_Extrait fourni_:
+++++
Simona Grano voit de nombreux parallèles. «Comme Taïwan, la Suisse est une petite nation. Comme Taïwan, la Suisse est un pays démocratique dans lequel les libertés civiles sont très respectées. Pour la Suisse, la promotion de la démocratie dans le monde est une mission constitutionnelle.» La Suisse et Taïwan entretiennent des échanges intenses sur la question des droits populaires de la démocratie directe; Taïwan les a introduits en 2003 et les a réformés à plusieurs reprises depuis.

Le nombre de signatures nécessaires pour faire aboutir les initiatives et les référendums a été massivement abaissé. En conséquence, plus d’une douzaine de votations populaires ont eu lieu ces dernières années. Les scrutins portaient sur des thèmes comme la sécurité alimentaire, l’électricité nucléaire et l’organisation de la démocratie. «La Suisse sert clairement de point de repère à Taïwan en matière de démocratie directe», souligne le professeur Ho-fung Hung.

Sécurité maîtrisant un homme
Des activistes de Taïwan sont arrêtés par le service de sécurité de l’ONU alors qu’ils protestent contre la Chine lors d’une assemblée plénière de l’ONU à Genève. Keystone / Laurent Gillieron

Quelle est la présence de la Suisse à Taïwan?

Taïwan est le cinquième partenaire commercial de la Suisse en Asie. Selon la représentante suisse à Taipei, Claudia Fontana Tobiassen, le commerce entre les deux pays a «presque doublé depuis 2010». Aujourd’hui, «plus de 120 entreprises suisses» sont présentes à Taiwan. Parmi elles, le fabricant de véhicules ferroviaires Stadler Rail, qui a récemment obtenu une grosse commande pour le métro de la ville portuaire de Kaohsiung.

Comme la Suisse ne reconnaît pas Taïwan comme un «Etat indépendant» en raison du veto de la Chine, le Bureau commercial des industries suisses à Taipei et, pour la partie taïwanaise, la Délégation culturelle et économique de Taipei à Berne se chargent des relations diplomatiques. Les deux représentations dépendent des ministères des Affaires étrangères respectifs de leur pays et ont à leur tête des diplomates de carrière.
+++++
_Consignes_:
a) Répondez aux questions suivantes à partir de l'extrait sur les relations entre la Suisse et Taïwan.
(i) En quelle année Taïwan a-t-il introduit les droits populaires de la démocratie directe ?
(ii) Combien d'entreprises suisses sont aujourd'hui présentes à Taïwan ?
(iii) Quelle entreprise a récemment obtenu une grosse commande pour le métro de Kaohsiung ?
b) Recopiez fidèlement le passage de l'extrait sur les relations entre la Suisse et Taïwan qui débute par les mots "Taïwan est le" et s'achève sur "portuaire de Kaohsiung.".
c) Énumérez tous les thèmes sur lesquels ont porté les votations populaires à Taïwan, tels que les cite l'extrait sur les relations entre la Suisse et Taïwan.
Les entrées enregistrées ne sont d'aucune utilité ici.

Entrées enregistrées
+++++
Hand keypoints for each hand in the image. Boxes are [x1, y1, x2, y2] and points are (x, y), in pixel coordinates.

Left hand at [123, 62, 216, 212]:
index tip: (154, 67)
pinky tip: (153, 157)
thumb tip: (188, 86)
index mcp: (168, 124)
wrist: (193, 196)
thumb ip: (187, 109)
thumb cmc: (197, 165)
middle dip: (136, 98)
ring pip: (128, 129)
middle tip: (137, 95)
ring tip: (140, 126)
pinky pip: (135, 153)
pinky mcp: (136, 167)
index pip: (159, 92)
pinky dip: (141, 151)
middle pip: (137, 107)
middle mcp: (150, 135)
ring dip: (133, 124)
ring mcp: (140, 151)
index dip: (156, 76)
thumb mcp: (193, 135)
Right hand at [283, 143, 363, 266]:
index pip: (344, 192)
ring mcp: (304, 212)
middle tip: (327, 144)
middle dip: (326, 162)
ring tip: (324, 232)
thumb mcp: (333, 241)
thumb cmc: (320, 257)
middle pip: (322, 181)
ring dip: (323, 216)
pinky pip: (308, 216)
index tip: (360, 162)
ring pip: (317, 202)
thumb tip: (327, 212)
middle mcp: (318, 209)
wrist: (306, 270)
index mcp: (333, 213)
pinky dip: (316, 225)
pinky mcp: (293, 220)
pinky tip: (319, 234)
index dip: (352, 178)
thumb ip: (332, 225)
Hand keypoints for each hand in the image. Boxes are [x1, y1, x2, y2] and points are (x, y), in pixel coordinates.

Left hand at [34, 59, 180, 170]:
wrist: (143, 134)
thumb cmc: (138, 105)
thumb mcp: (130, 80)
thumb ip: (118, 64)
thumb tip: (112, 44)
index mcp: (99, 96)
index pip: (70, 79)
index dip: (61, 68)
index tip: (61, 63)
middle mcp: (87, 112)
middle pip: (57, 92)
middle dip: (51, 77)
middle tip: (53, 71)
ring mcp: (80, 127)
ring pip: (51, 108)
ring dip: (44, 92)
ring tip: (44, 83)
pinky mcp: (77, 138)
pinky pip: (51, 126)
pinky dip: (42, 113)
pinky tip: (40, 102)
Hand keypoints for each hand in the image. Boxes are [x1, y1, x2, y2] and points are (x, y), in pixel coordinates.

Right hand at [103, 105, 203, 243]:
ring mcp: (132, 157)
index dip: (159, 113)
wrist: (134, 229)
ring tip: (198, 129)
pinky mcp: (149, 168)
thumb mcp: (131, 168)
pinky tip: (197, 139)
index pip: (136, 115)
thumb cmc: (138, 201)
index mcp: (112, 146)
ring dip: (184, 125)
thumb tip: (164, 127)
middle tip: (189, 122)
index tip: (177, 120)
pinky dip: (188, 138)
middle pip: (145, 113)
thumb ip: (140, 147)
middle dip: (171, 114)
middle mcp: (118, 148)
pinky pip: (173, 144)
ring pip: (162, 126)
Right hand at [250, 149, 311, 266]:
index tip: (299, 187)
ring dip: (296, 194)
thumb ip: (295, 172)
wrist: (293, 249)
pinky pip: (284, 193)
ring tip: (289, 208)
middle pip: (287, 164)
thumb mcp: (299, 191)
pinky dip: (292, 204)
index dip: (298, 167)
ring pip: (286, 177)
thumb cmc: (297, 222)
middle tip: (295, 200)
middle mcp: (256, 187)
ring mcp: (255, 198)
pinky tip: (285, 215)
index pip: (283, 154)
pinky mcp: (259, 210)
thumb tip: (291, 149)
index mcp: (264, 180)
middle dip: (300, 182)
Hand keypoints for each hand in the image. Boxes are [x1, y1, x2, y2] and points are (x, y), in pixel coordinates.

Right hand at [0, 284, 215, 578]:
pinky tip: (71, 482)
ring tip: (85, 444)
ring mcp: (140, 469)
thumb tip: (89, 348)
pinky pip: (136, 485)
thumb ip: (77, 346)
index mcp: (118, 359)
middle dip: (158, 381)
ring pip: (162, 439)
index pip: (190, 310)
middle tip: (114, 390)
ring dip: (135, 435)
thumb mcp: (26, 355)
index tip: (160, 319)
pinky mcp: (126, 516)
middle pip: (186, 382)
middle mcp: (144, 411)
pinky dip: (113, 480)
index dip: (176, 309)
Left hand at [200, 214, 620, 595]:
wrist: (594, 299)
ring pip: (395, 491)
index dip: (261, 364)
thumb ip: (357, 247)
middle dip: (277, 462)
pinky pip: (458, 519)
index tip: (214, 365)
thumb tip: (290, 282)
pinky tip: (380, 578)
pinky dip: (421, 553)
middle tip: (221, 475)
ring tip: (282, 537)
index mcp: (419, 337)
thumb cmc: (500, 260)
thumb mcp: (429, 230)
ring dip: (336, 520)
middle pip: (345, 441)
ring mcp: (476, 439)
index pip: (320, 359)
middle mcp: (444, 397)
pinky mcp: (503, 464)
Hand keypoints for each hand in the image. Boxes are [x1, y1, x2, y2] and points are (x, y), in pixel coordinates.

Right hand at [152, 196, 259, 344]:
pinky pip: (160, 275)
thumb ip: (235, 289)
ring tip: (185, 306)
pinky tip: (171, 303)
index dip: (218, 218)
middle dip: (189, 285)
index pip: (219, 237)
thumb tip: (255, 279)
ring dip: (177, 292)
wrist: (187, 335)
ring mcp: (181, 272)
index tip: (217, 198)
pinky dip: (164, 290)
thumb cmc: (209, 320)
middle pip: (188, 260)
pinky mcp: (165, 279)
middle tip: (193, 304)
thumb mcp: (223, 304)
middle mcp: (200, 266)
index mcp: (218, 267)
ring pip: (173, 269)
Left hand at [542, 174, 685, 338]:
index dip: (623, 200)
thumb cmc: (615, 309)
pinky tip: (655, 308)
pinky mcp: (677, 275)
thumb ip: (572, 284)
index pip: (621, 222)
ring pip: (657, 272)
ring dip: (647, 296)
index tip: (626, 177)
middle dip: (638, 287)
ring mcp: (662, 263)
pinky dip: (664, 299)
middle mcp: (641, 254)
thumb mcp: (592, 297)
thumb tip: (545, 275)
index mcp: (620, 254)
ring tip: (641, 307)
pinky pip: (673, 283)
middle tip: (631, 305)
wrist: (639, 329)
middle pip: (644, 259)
+++++
_Liste des réponses_:
a)
(i) En 2003.
(ii) Plus de 120.
(iii) Stadler Rail.

b)
Taïwan est le cinquième partenaire commercial de la Suisse en Asie. Selon la représentante suisse à Taipei, Claudia Fontana Tobiassen, le commerce entre les deux pays a «presque doublé depuis 2010». Aujourd’hui, «plus de 120 entreprises suisses» sont présentes à Taiwan. Parmi elles, le fabricant de véhicules ferroviaires Stadler Rail, qui a récemment obtenu une grosse commande pour le métro de la ville portuaire de Kaohsiung.

c)
la sécurité alimentaire
l'électricité nucléaire
l'organisation de la démocratie